— begin —
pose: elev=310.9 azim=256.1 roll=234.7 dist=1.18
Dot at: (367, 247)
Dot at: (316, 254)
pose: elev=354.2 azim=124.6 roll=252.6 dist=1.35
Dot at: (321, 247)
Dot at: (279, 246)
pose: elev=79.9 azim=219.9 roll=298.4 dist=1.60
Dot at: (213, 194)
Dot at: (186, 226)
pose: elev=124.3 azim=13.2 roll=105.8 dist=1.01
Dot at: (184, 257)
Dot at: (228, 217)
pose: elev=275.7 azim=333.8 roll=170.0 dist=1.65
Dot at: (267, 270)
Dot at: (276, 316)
— end —
— begin —
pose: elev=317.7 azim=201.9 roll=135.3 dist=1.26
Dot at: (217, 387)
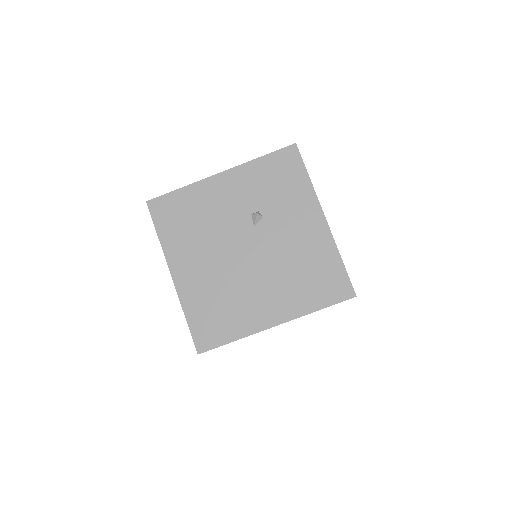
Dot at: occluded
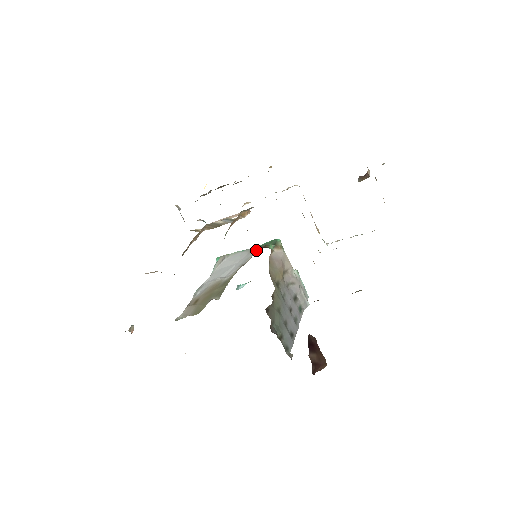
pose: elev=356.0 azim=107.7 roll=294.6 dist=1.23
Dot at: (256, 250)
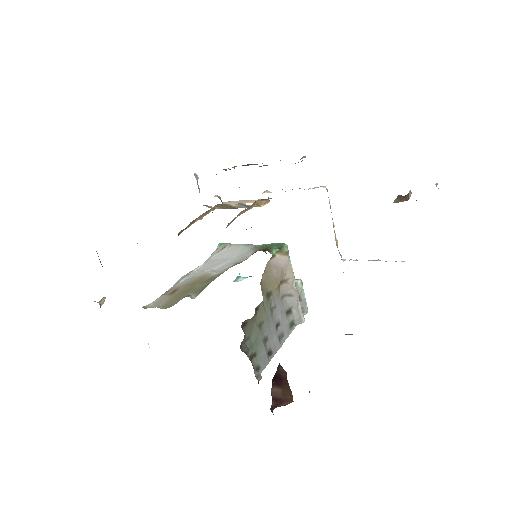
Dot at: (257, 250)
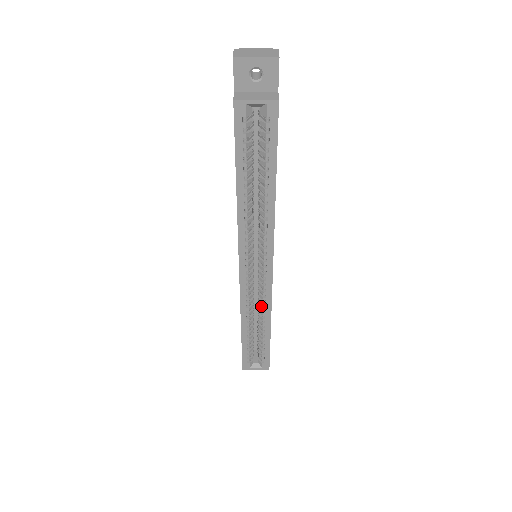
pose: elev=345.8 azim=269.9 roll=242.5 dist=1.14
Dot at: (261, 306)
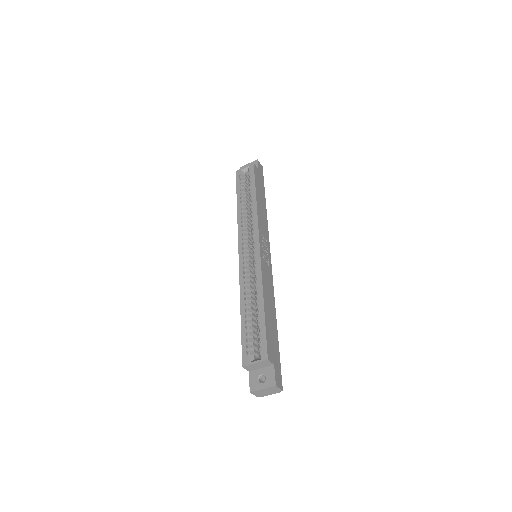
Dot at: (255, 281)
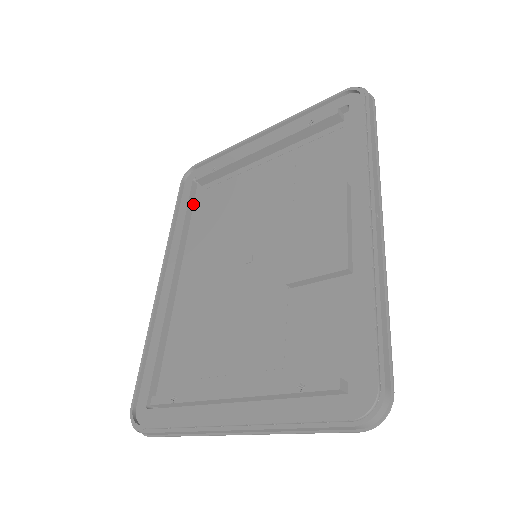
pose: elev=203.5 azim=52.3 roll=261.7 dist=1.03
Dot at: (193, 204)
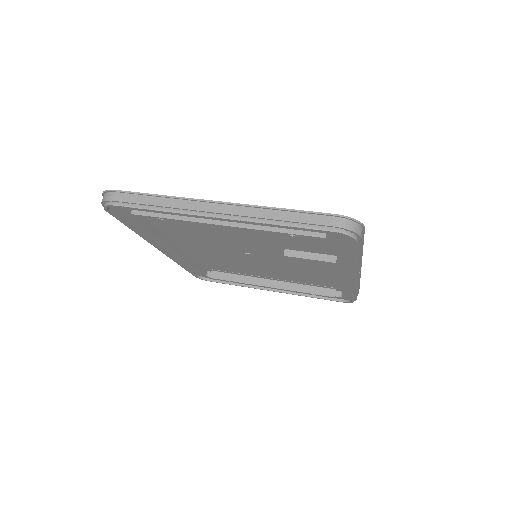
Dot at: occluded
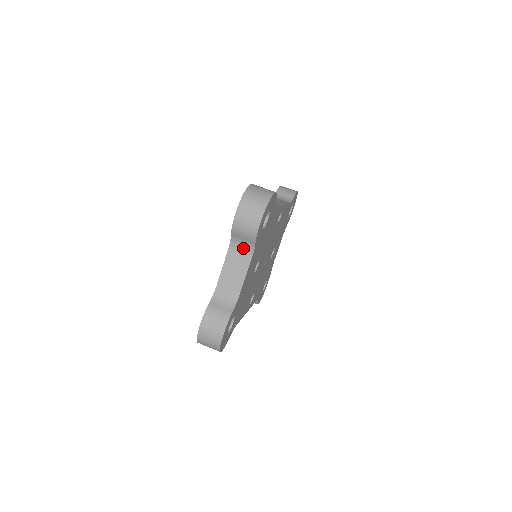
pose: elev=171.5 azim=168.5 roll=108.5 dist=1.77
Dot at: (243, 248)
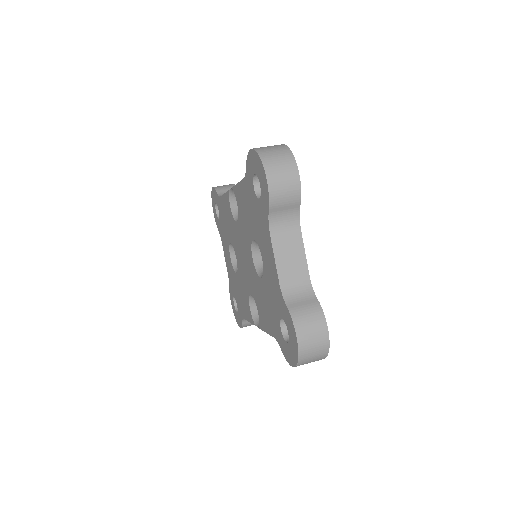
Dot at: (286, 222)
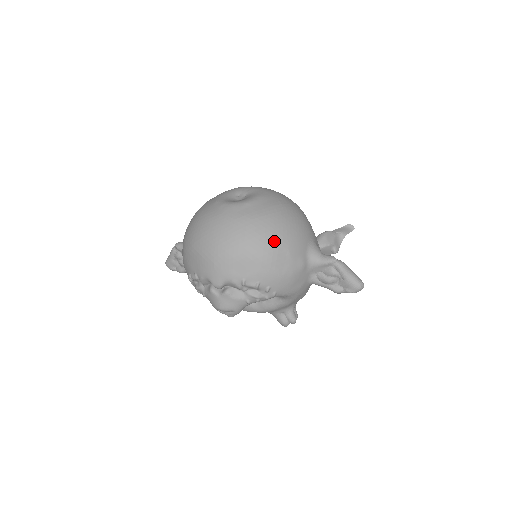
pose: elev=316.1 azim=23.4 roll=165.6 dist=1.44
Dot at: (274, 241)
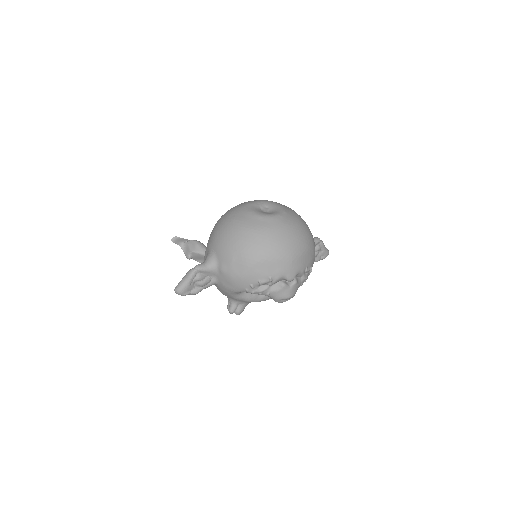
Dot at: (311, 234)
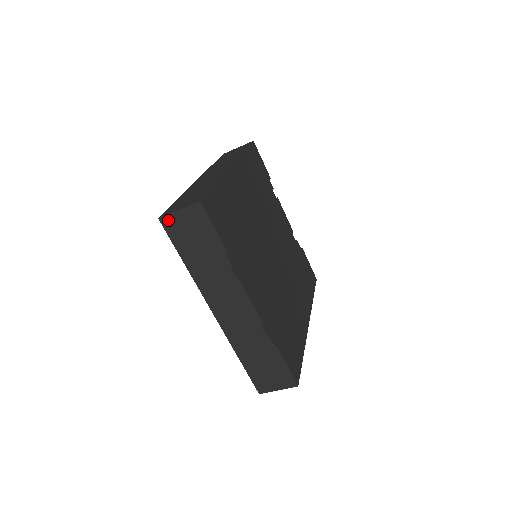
— end —
— begin —
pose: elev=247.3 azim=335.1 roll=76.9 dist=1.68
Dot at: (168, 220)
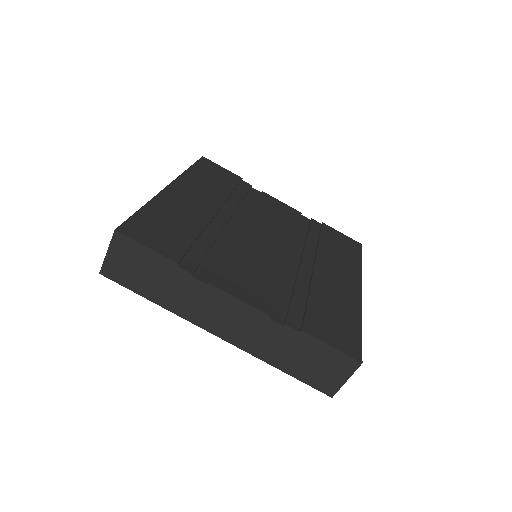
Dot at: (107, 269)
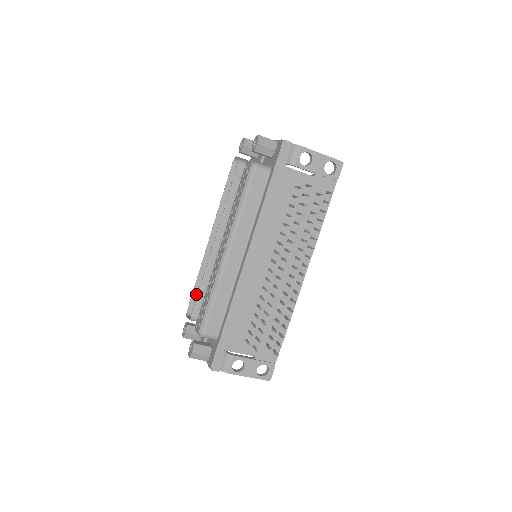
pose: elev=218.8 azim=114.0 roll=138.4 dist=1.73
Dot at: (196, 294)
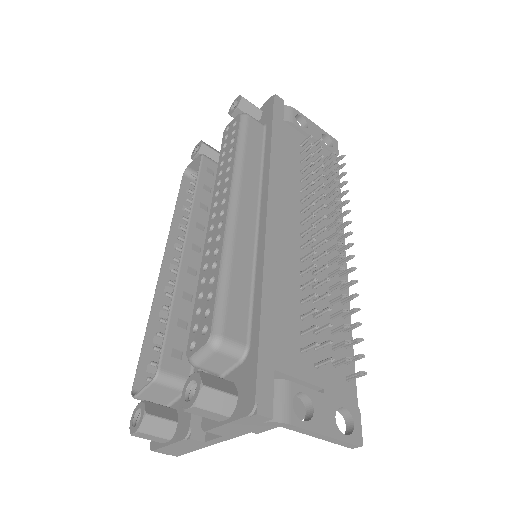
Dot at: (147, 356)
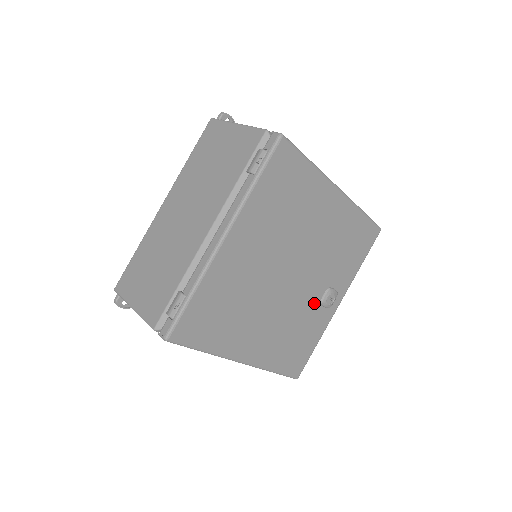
— end —
▸ What to produce: Output the rows from the line with "pose: elev=354.2 azim=124.6" up to and including the line with "Dot at: (276, 316)", copying each line exactly and nothing else.

▸ Right answer:
pose: elev=354.2 azim=124.6 roll=252.6 dist=1.35
Dot at: (321, 247)
Dot at: (279, 246)
pose: elev=79.9 azim=219.9 roll=298.4 dist=1.60
Dot at: (213, 194)
Dot at: (186, 226)
pose: elev=124.3 azim=13.2 roll=105.8 dist=1.01
Dot at: (184, 257)
Dot at: (228, 217)
pose: elev=275.7 azim=333.8 roll=170.0 dist=1.65
Dot at: (267, 270)
Dot at: (276, 316)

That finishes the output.